Klares Bekenntnis zu Europa
Ein gemeinsames Bild für Europa auf Basis der christlichen Wertevorstellungen hat Bischof Dr. Georg Bätzing beim Neujahrsempfang der Stadt Limburg gefordert. „Wir brauchen ein einiges Europa und wir brauchen eine weit stärkere Europäische Union, die mehr ist als nur eine Währungs- und Wirtschaftsunion mit gemeinsamen Rechtsnormen“, unterstrich Bätzing. Dazu brauche es eine emotionale Verbindung zu Europa, benötigten die Menschen gemeinsam große Bilder, die „uns tragen und motivieren.“
Das Christentum könne hierzu entscheidend beitragen, so der Bischof. „Europa ist ein Projekt, das aus dem Krieg geboren wurde, um Frieden zu sichern“, wies er auf die Gründungsgeschichte nach zwei Weltkriegen mit millionenfachen Leid und Tod hin. Ein Christ werde immer ein Bote des Friedens sein, oder er sei kein Christ. „Wie also könnte ein Christ, der in Europa lebt, nicht zugleich überzeugter Europäer sein? Ich kann mir das ehrlich gesagt überhaupt nicht vorstellen“, verdeutlichte der Bischof.
Auch auf Gemeinschaft sei Europa angewiesen, verdeutlichte der Limburger Bischof. Und um die scheint es derzeit nicht besonders gut bestellt: Brexit, zeitweise wieder eingeführte Grenzkontrollen, aufkeimender Nationalismus und Rechtspopulismus in vielen Ländern. Nach Einschätzung von Bischof Bätzing sind dies keine guten Voraussetzungen, um die enormen Herausforderungen, vor denen Europa und die Welt stehen, zu meistern.
"Wie schnell Menschenrechte, Frieden und Freiheit jedoch gefährdet sind, wenn der Zusammenhalt im Angesicht der Herausforderung schwindet, auch das konnten wir leider vor kurzer Zeit sehen." Stacheldrahtzäune an innereuropäischen Grenzen, Diskussion über Schusswaffeneinsatz an der deutschen Grenze und Flüchtlinge, denen in EU-Staaten die Nahrung vorenthalten wird. "Antisemitismus, Islamfeindlichkeit und Rassismus schwelen nicht nur, da wird mittlerweile offen und öffentlich gezündelt. Das dürfen wir nicht hinnehmen!", hielt der Bischof fest.

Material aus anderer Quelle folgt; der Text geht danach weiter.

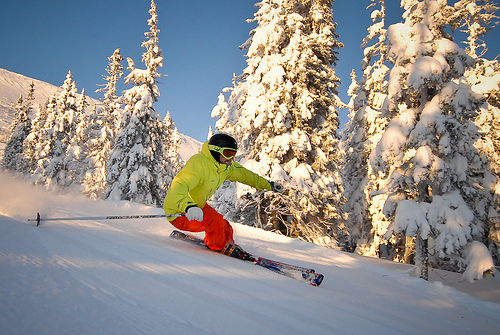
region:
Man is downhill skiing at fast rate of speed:
[1, 124, 328, 293]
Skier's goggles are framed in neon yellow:
[202, 137, 246, 163]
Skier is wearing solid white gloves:
[185, 207, 211, 222]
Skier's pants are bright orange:
[166, 200, 255, 253]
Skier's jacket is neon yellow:
[156, 143, 313, 223]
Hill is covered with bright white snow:
[33, 228, 278, 330]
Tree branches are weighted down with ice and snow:
[387, 49, 472, 289]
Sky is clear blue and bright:
[8, 2, 229, 92]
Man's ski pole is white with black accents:
[13, 206, 166, 231]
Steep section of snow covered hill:
[0, 60, 87, 168]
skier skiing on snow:
[24, 118, 343, 299]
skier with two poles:
[22, 174, 305, 233]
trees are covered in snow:
[5, 0, 499, 296]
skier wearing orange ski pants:
[162, 189, 246, 264]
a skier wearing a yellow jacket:
[142, 132, 289, 233]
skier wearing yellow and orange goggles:
[198, 125, 241, 179]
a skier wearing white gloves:
[172, 172, 289, 226]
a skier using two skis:
[154, 210, 338, 299]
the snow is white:
[0, 0, 499, 333]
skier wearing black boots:
[201, 227, 252, 263]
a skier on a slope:
[31, 85, 493, 312]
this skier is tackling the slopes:
[18, 109, 363, 322]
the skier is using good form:
[12, 94, 398, 308]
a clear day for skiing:
[5, 9, 488, 255]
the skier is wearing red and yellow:
[148, 122, 293, 302]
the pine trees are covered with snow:
[15, 33, 375, 248]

Bätzing grenzte sich vom Begriff des „christlichen Abendland“ ab. Nach Einschätzung des Bischofs ist die europäische Geschichte in weiten Teilen auch eine Geschichte des Christentums und seiner durchaus ambivalenten Rolle in Gesellschaft, aber der Begriff vom „christlichen Abendland“ unterstelle eine homogene Verbindung, die es nie gegeben habe. Zugleich reduziere er das Christentum auf das geografische Abendland und das Abendland auf das Christentum, dessen Wiege im Orient liege. Vielmehr sei der Begriff ein "Kampfbegriff" und ein "Abgrenzungs- und Ausgrenzungsbegriff, zuerst gegen den Bolschewismus, inzwischen ein von Rechtspopulisten genutzter Begriff gegen den Islam.
Zutiefst chirstliche Werte wie Nächstenliebe, das Streben nach Freiheit und Frieden, nach gegenseitigem Respekt, Toleranz und Teilhabe seien für aufrechte Christen "selbstverständlich, schutzwürdig und schutzbedürftig". Es brauche den Einsatz und Willen der Bürgerinnen und Bürger, um die Vision eines von Werten getragenen Europas voranzubringen.
Europa dürfe nicht scheitern, Europa werde nicht scheitern. Europa ist für den Bischof eine der entscheidenden Ressourcen für die Demokratie seiner Mitgliedstaaten, so Bätzing. „Und Europa selbst ist nach wie vor getragen vom Engagement vieler Christinnen und Christen mit ihrem Welt- und Menschenbild“, sagte der Bischof und forderte dazu auf, die Europawahl am 26. Mai zu nutzen, um den Weg Europas für fünf weitere Jahre zu bestimmen.